Magazine: Ragnar Kjartansson

By: | Date 29.07.2016
Ragnar Kjartansson, emblematic figure of the Icelandic contemporary art scene, is unfairly little known in the UK. He recently exhibited at the the Palais de Tokyo in Paris, directed a new piece at the Berlin Volksbuhne, and this summer holds his first UK retrospective and largest solo exhibition to date at the Barbican Centre in London.
The End – Venice, 2009. Courtesy of the artist, Luhring Ragnar Kjartansson, Augustine, New York and i8 Gallery, Reykjavík. © Rafael Pinho
The numerous articles and reviews about Ragnar Kjartansson will mention his artistic background and surroundings, his parents being well-known Icelandic actors and film directors. He spent his childhood at the Reykjavik city theatre, and started to perform subsequently at an early age.

This period of his life shaped his future choices and recurrent thematic in his work. As he says when reflecting on his background, “When you’re raised in a farm, you know the soil, the land. I was raised in the theatre: I know the superficial”.

Repetition, romantic clichés of tenderness and sorrow, and above all a matchless sense of humour, are essential components of his work.

A perfect example are the paintings –executed at the breathless rhythm of one per day- he undertook over a period of six months during the Viennese biennale in 2009, where he was the youngest artist to date to represent Iceland. The notions of truth and fiction but also the limits between medias –in this case painting and performance- were constantly blurred.
Kjartansson was embodying the bittersweet parody of the romantic artist in his atelier, painting and drinking beers with his friend and model Páll Haukur Björnsson, the work and the space evolving as the days went by, in an accumulation of beer cans and canvases.

Being a painter was Kjartansson’s first intent when he enrolled to art school in Reykjavik, at the time disinterested from conceptual art; ‘I am not going to make dust in a bag’ his younger self used to think.

He soon discovered artists such as Gillian Wearing, movements such as Fluxus, and the thoughts and ideas behind Feminist art, and produced subsequently the piece ‘Me and my Mother’ in which he films himself and his mother in her living room while she is spitting on him. This performance was filmed and re-enacted every five years since then in the same spot of the living room. He considers it as his first artistic piece.

‘What I like about this piece is the pretending’ says Kjartansson. Retrospectively to this piece in which laughter intervenes sometimes, and where one can clearly see that both are acting, Kjartansson reflects about the education received in an art institution - how much one was pressured to be sincere and truthful. Jokingly he describes how problematic that was for him, and claims that if he needed to be sincere he would need to act; ‘my inner soul is full of pretense’. After all, as Jean Cocteau would contend, is theatre not a lie which tells the truth?

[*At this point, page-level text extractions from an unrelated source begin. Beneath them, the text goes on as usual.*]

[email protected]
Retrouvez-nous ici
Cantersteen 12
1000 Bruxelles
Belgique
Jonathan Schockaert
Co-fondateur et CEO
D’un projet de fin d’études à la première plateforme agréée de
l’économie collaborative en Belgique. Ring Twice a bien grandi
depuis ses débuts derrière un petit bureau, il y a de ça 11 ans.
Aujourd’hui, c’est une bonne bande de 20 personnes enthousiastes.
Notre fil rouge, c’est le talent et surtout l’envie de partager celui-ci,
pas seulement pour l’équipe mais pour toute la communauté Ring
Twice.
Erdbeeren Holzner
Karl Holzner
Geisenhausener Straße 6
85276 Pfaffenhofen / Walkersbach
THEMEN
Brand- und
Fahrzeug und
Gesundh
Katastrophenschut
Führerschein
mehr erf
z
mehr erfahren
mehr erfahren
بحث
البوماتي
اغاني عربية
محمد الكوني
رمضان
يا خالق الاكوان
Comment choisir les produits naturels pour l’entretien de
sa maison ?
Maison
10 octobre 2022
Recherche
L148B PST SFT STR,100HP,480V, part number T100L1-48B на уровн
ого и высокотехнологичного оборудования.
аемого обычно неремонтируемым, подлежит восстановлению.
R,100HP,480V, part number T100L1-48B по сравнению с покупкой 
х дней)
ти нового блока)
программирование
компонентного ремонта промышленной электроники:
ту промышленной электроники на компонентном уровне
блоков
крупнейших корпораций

Over the top theatricality in God, video in which Kjartansson, tuxedo wearing crooner in pink satin surroundings, sings, as a mantra, the melancholic phrase ‘Sorrow conquers Happiness’. At a time in which he was losing his faith–Ragnar used to be an altar boy and was raised in Lutherian tradition- the affirmation of sorrow, pain, and ultimately death, was a liberating statement. According to the artist, repetition, the most human behavior, generates significance and power within a sentence or an action.

More ‘Sorrow’ and more repetition, in the video of the National from 2010, where the American band from Ohio was asked by Kjartansson, avid listener of their music, to perform their song for six hours as part of the MoMA PS1’s Sunday Sessions.

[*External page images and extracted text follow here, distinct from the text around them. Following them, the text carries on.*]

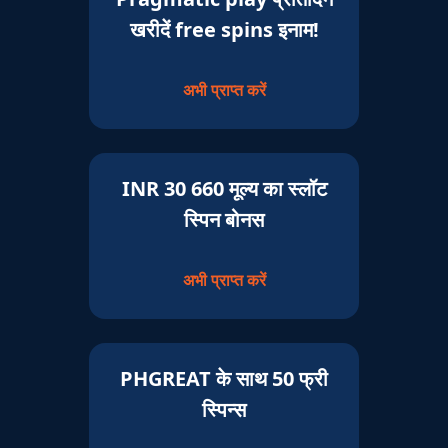
खरीदें free spins इनाम!
अभी प्राप्त करें
INR 30 660 मूल्य का स्लॉट
स्पिन बोनस
अभी प्राप्त करें
PHGREAT के साथ 50 फ्री
स्पिन्स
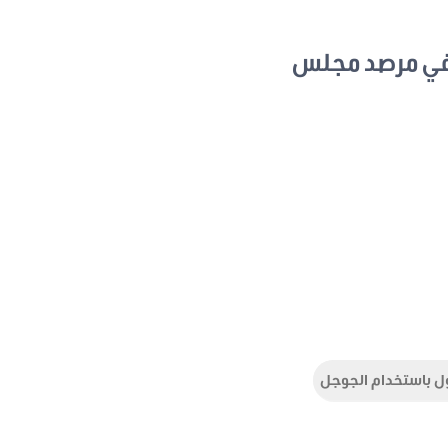
في مرصد مجلس
ل باستخدام الجوجل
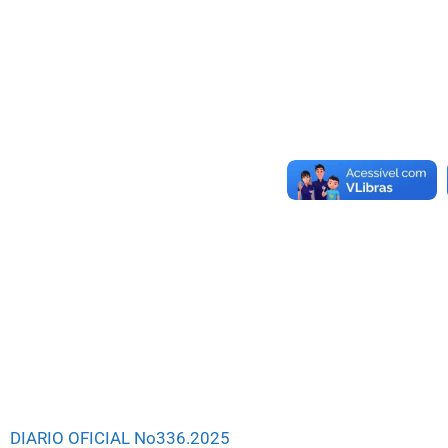
DIARIO OFICIAL No336.2025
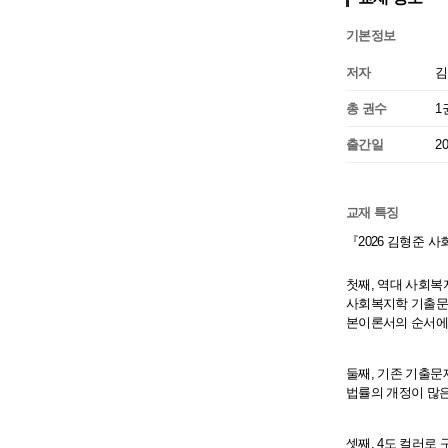
기본정보
저자
김
총 권수
1
출간일
2
교재 특징
『2026 김형준 
첫째, 역대 사회복
사회복지학 기출문제
본이론서의 순서에
둘째, 기존 기출문
법률의 개정이 많은
셋째, 4도 컬러로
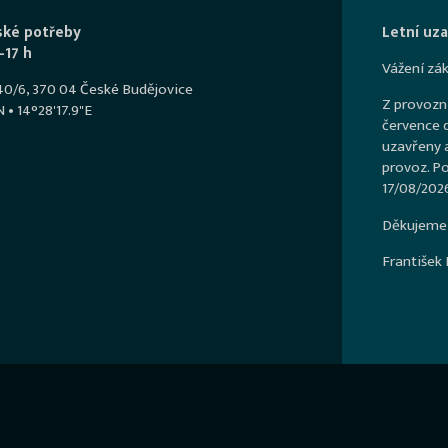
ské potřeby
Letní uzav
–17 h
Vážení zák
540/6, 370 04 České Budějovice
Z provozn
 • 14°28'17.9"E
července d
uzavřeny 
provoz. Po
17/08/2026
Děkujeme 
František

Kjartansson multiplies durational acts in which music and visuals are tightly connected. This approach maybe culminates in one of his most impressive piece, by its accuracy and technicality, The Visitors. Shot in the Rokeby villa in New York State, The Visitors is a nine channels installation, in which nine musicians including Ragnar are spread in various rooms of the two-hundred years old building, separately filmed as they play a song whose lyrics are taken from Kjartansson’s ex-wife poem ‘Once again/ I fall into/ My feminine ways’.

The Visitors is an immersive journey of softness and melancholy through a magnificient building, whose details we discover as we move through the exhibition room, from one screen to the other, from one harmony to the other, slowly transported into a final gathering image in the fields, tricked by what we thought were paintings and turned out to be tableaux-vivants.

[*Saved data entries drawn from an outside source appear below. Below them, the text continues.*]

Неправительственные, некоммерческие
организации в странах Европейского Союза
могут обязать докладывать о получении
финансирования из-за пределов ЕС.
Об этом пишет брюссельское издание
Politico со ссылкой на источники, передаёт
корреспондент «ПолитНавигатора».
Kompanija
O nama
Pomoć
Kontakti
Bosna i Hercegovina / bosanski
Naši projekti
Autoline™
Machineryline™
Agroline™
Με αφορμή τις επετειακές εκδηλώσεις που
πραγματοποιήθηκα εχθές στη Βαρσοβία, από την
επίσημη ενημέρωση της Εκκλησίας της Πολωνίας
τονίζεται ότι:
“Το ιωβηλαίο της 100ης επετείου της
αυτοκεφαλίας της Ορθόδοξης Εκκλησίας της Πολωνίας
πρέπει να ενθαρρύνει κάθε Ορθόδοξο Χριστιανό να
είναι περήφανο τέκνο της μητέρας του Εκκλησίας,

There is something ritualistic in Kjartansson’s work which is inextricable from his origins, from the land of epic sagas, ruled by nature. Leaving faith behind, he researches religion in order to find the human within.

The human slowly lost in the western world that Ragnar interrogates and challenges, in ‘Scenes from western world’ for example, tableaux-vivants of a different nature, this time depicting some emblematic monotonous, mundane and repetitive episodes of our contemporary, civilized habits.

As he is asked whether the repetitive nature of his work would run the risk of boring his audience, Ragnar replies, ‘in our western societies, boredom is a gift that we, sometimes, need to embrace.’

Remarks compiled through the event ‘In conversation: Ragnar Kjartansson’, 20th July 2016, Barbican centre.
Ragnar Kjartansson, Barbican Centre, until Sept.4th 2016, £12.